Hazel McHaffie

Henry Green

When reading’s a struggle …

There are three rules for writing a novel. Unfortunately no one knows what they are.
So said Somerset Maugham. But this week I’ve certainly identified a few that aren’t on the list!

Now for something completely different … : that was my approach in selecting Caught by Henry Green from my shelves. No opportunity for growth if we stay within our comfort zones, huh?

Published in 1943, this was Green’s fourth of ten novels. Did you know he was a contemporary of George Orwell? Me neither. But we studied him at school, so I have a context. Furthermore Green was born on the same date in October as me, and grew up in the south west like me … OK, I’m starting to get interested …

During World War II he served as a fireman in the Auxiliary Fire Service, and it’s this personal experience that’s echoed in Caught. Should have depth and insight into life during the Blitz, at least. He had very definite opinions of what writing should be: Prose is not to be read aloud but to oneself alone at night, and it is not quick as poetry but rather a gathering web of insinuations … It should slowly appeal to fears unexpressed, it should in the end draw tears out of the stone. Okkkaaaaay …

What’s more significant, perhaps, is that this author is sufficiently rated to have scholars analysing and teaching his work, so I ought to know something about him. But … oh dear, I laboured with this one – which might say more about me than him, of course. And in his defence, I should say, there were occasional flashes of insight and humour that appealed!

The story’s written in the rather stilted short sentences of a different era, with an omniscient narrator, and sudden switches between people and places without a pause, which for me sit uncomfortably today with so much emphasis on consistent point of view.  As does the relentless strong dialect with little discernible difference between characters – even a Welshman has a cockney accent! The rhyming cockney slang strewn through the text stopped me dead in my tracks to decipher it too, necessitating going back to re-read that section each time.

The setting is largely a London fire station during the war – promising a different angle of fighting fires in the Blitz, I thought, but no, it’s the minutiae of everyday life during months and months of inactivity, and the humdrum lives of ordinary people, rather than the war, that Green aims to capture. As a professor of English at Oxford says in his introduction to the book: if at times the novel reads like Eastenders, that is partly what he was aiming for. You have been warned!

Given the sheer banality, it’s surprisingly hard to summarise the plot, but I’ll give it a whirl. When war breaks out, Richard Roe, a well-to-do widower with a 5 year old son, Christopher, decides the boy should stay with his grandparents, aunts and cousin in the country, but his own duty is to return to London and join the Fire Service as an Auxiliary. Christopher has a nurse, and a nanny, he’s surrounded by the trappings of wealth and privilege, and is being raised a gentleman (like Green himself). Returning to his parents’ house periodically to see his son, Roe is haunted by the memories of his own childhood and more poignantly of his deceased wife.
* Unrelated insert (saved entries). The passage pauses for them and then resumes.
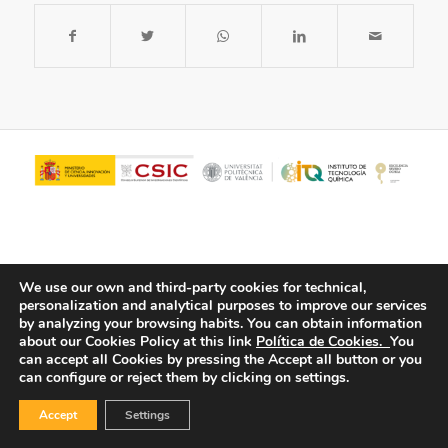
We use our own and third-party cookies for technical,
personalization and analytical purposes to improve our services
by analyzing your browsing habits.
You can obtain information
about our Cookies Policy at this link
Política de Cookies.
You
© Copyright - ITQ -
Privacy Policy
-
Cookies Policy
can accept all Cookies by pressing the Accept all button or you
can configure or reject them by clicking on settings.
Accept
Settings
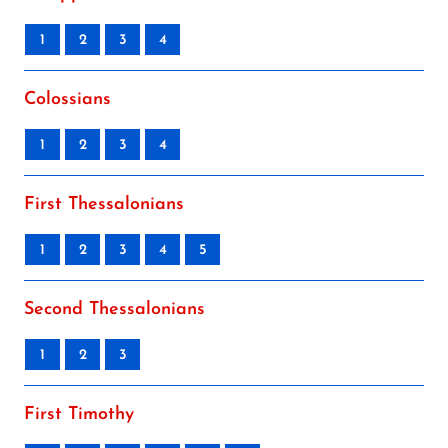
1
2
3
4
Colossians
1
2
3
4
First Thessalonians
1
2
3
4
5
Second Thessalonians
1
2
3
First Timothy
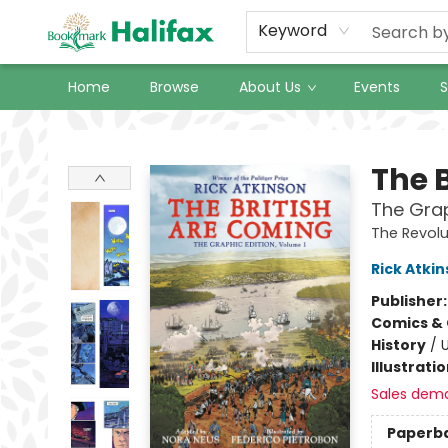
Keyword
Home
Browse
About Us
Events
S
Halifax Bookmark
The 
The Grap
The Revolu
Rick Atki
Publisher
Comics & 
History
/
U
Illustrati
Sales dem
Paperb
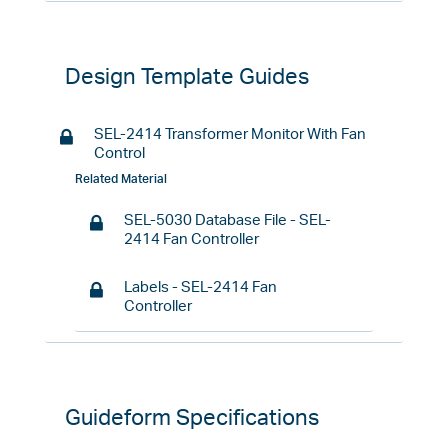
Design Template Guides
SEL-2414 Transformer Monitor With Fan
Control
Related Material
SEL-5030 Database File - SEL-
2414 Fan Controller
Labels - SEL-2414 Fan
Controller
Guideform Specifications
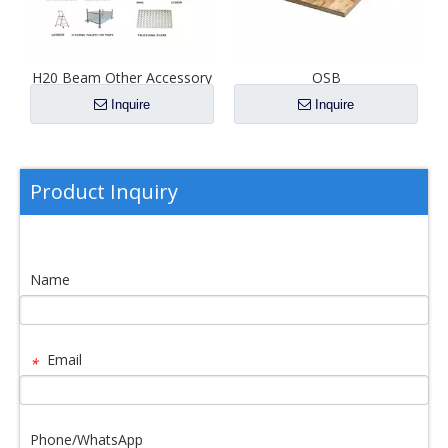
F
H20 Beam Other Accessory
OSB
Inquire
Inquire
Product Inquiry
Name
Email
*
Phone/WhatsApp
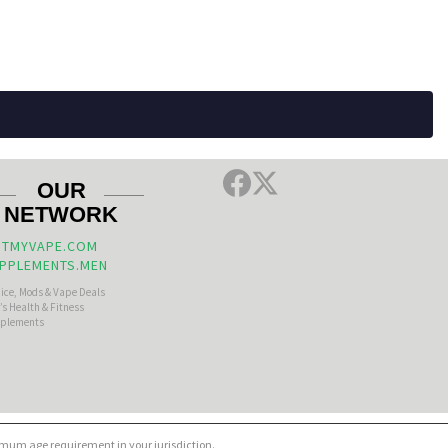
OUR
NETWORK
TMYVAPE.COM
PPLEMENTS.MEN
uice, Mods & Vape Deals
s Health & Fitness
plements
nimum age requirement in your jurisdiction.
But he and his son become remote, and Roe feels only irritation when he hears the boy has been abducted by a woman in a store. However, an awkwardness arises at work when the woman turns out to be the disturbed sister of the professional fire officer responsible for training Roe, one Pye. She has ‘some kink, or misfortune‘, as Pye puts it, which makes her not quite right in the head.

Pye himself cuts a sorry figure. Internally he has tortured memories of an adolescent inadvertent act of incest against his sister, and is wracked with guilt that Amy is now in an asylum. He rarely visits, and he refuses to pay anything towards her care. In his role in the fire service, Pye is inept as a manager, unpopular with his team, proving himself time and again singularly unfit for his role, suffering humiliation and defeat at the hands of his superiors. His attitude to women is crude, and he’s summarily ditched by the girl, Prudence, with whom he’s having an affair. He remains unmarried and childless, which is partly why his befriending a boy he finds in the street, taking him back to sleep in his room, is fatally misinterpreted, and drives him to suicide.

Though beneath Pye in rank, the widowed and well-heeled Roe is more successful. He manages to sustain a relationship with WAF driver, Hilly, and curries favour with his fellow firemen by spreading gossip, always on the lookout for self advantage – he loved himself so well that he was afraid. By the end of the book, he has been invalided out of the war into the country, suffering from nervous debility, shocked and exhausted by nine continuous weeks of fire fighting when the Blitz finally materialises. Back with his family, he recovers, but remains self obsessed and needy, leaving the care of his rather brutalised son to his long-suffering sister-in-law.

Happily it’s a slim volume! It will not return to my shelves amongst treasured possessions.